Collected data entries
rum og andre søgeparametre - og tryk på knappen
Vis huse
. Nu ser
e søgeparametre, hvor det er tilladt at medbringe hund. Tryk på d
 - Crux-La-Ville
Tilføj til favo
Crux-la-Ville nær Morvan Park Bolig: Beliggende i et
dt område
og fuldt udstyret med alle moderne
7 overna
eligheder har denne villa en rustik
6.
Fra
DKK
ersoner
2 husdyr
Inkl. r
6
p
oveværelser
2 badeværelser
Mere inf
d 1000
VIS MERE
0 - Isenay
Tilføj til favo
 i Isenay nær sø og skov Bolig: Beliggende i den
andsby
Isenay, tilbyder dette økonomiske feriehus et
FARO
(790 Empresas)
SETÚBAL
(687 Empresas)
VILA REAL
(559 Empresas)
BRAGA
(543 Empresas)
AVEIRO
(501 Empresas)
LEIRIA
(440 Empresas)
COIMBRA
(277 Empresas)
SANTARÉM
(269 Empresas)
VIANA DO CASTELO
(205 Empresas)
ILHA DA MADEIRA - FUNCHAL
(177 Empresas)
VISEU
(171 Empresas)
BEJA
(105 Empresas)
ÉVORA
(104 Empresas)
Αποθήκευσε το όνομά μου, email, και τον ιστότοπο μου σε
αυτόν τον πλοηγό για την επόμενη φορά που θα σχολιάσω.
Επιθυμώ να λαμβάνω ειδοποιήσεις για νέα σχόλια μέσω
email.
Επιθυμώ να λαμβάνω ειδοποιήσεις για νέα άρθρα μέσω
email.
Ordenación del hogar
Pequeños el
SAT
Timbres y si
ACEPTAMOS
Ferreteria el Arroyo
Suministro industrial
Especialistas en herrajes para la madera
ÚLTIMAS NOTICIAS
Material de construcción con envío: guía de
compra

• Brief
Can you return every row above, character for character, with each line kept as it stands?

• Solution for this exercise
rum og andre søgeparametre - og tryk på knappen
Vis huse
. Nu ser
e søgeparametre, hvor det er tilladt at medbringe hund. Tryk på d
 - Crux-La-Ville
Tilføj til favo
Crux-la-Ville nær Morvan Park Bolig: Beliggende i et
dt område
og fuldt udstyret med alle moderne
7 overna
eligheder har denne villa en rustik
6.
Fra
DKK
ersoner
2 husdyr
Inkl. r
6
p
oveværelser
2 badeværelser
Mere inf
d 1000
VIS MERE
0 - Isenay
Tilføj til favo
 i Isenay nær sø og skov Bolig: Beliggende i den
andsby
Isenay, tilbyder dette økonomiske feriehus et
FARO
(790 Empresas)
SETÚBAL
(687 Empresas)
VILA REAL
(559 Empresas)
BRAGA
(543 Empresas)
AVEIRO
(501 Empresas)
LEIRIA
(440 Empresas)
COIMBRA
(277 Empresas)
SANTARÉM
(269 Empresas)
VIANA DO CASTELO
(205 Empresas)
ILHA DA MADEIRA - FUNCHAL
(177 Empresas)
VISEU
(171 Empresas)
BEJA
(105 Empresas)
ÉVORA
(104 Empresas)
Αποθήκευσε το όνομά μου, email, και τον ιστότοπο μου σε
αυτόν τον πλοηγό για την επόμενη φορά που θα σχολιάσω.
Επιθυμώ να λαμβάνω ειδοποιήσεις για νέα σχόλια μέσω
email.
Επιθυμώ να λαμβάνω ειδοποιήσεις για νέα άρθρα μέσω
email.
Ordenación del hogar
Pequeños el
SAT
Timbres y si
ACEPTAMOS
Ferreteria el Arroyo
Suministro industrial
Especialistas en herrajes para la madera
ÚLTIMAS NOTICIAS
Material de construcción con envío: guía de
compra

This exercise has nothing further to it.